— Tu le connais ?
— Et comment ! Nous avons accueilli l’Orion avec lui. — Eo se renfrogna, assailli par les souvenirs.
— A propos, c’est alors que j’ai eu une intuition et que j’ai annoncé à Ante que le mathématicien du vaisseau était un ancêtre à lui.
— Tu parles d’un prophète ! pouffa Lioubava. Ils se ressemblent tant.
Ils se levèrent et se remirent en marche.
— J’ai la curieuse sensation d’être venue ici dans le temps, dit Lioubava tout bas. C’est comme si, après une longue absence, j’étais rentrée chez moi et reconnaissais les lieux. Comment est-ce possible ? demanda-t-elle en regardant Eo. Tu le sais bien, je suis née à bord de l’Orion et n’ai jamais mis les pieds sur le sol de cette planète.
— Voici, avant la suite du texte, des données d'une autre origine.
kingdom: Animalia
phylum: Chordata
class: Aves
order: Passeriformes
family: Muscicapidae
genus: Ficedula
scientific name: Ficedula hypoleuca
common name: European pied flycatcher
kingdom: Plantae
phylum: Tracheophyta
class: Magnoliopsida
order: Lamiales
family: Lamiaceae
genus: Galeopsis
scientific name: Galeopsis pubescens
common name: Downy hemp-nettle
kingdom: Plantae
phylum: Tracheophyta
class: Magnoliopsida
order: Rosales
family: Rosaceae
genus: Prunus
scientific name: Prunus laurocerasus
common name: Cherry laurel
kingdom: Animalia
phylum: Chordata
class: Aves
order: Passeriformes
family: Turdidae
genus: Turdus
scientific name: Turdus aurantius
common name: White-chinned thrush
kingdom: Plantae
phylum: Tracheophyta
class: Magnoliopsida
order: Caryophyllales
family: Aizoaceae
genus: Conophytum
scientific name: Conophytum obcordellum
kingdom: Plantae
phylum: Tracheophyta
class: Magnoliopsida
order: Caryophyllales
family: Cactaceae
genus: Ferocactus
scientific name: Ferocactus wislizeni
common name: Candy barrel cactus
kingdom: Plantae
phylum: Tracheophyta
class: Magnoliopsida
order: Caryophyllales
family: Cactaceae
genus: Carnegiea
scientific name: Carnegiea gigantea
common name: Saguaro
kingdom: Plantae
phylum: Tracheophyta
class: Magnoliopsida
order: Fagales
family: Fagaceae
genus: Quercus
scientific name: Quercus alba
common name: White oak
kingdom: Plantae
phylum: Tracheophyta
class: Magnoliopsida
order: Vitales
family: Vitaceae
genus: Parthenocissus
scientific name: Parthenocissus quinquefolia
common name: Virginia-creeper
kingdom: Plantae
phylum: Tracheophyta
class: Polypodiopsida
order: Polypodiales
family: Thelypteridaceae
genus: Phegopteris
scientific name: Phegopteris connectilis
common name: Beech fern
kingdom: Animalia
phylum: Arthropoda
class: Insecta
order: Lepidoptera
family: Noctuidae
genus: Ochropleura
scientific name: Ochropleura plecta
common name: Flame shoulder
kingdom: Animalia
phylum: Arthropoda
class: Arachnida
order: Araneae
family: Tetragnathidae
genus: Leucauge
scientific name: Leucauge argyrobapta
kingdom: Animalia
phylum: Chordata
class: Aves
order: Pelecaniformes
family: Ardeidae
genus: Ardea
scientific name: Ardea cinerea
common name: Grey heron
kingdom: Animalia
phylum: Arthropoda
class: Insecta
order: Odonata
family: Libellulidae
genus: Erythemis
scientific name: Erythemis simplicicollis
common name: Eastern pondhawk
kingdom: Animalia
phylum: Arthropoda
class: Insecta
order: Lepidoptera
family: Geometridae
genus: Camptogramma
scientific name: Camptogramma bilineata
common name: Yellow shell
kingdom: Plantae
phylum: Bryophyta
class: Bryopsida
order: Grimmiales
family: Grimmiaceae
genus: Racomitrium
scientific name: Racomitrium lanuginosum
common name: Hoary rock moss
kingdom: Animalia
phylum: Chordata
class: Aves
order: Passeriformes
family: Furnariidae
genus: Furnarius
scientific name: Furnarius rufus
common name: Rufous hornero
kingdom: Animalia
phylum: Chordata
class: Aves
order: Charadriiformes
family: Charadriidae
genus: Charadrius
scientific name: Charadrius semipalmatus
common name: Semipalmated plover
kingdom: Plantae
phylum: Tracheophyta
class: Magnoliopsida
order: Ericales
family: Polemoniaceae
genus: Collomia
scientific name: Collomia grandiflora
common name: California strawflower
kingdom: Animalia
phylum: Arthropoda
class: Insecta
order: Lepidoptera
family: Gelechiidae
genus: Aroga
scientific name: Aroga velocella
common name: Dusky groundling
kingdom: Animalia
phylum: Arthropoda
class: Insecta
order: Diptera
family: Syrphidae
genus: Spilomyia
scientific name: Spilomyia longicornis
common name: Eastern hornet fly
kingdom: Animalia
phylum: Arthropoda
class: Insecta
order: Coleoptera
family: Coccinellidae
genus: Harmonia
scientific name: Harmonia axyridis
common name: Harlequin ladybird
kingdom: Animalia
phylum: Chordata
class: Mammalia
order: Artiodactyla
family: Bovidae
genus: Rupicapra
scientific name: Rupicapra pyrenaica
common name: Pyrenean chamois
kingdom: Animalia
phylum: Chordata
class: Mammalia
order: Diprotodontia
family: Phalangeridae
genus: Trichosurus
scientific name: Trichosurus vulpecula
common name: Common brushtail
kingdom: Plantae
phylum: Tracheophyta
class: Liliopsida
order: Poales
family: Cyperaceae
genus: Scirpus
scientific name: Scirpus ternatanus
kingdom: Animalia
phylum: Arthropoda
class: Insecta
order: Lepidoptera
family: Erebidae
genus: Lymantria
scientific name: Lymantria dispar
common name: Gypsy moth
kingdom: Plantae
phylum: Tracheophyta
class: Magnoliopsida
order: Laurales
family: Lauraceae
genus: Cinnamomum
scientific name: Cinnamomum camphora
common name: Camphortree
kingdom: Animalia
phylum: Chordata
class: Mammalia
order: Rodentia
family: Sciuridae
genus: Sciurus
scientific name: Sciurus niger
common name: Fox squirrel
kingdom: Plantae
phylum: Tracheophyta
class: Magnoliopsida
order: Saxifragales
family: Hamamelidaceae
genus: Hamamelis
Lioubava portait ses souliers dans les mains, les agitant au rythme de ses pas.
— Marcher nu-pieds, quel délice, dit-elle.
Eo suivait pour la première fois ce sentier. Il le savait parfaitement. Il était toujours en retard, le temps lui manquait constamment, il utilisait à tout moment les appareils volants. Pourquoi donc lui aussi avait-il maintenant la sensation d’être déjà passé par ici ?…
Deux longues ombres noires couraient devant eux. Un oiseau de nuit cria dans les buissons.
— La planète respire, dit Lioubava. Aujourd’hui, c’est le sol ferme ici, mais un jour, peut-être, la mer viendra jusque-là.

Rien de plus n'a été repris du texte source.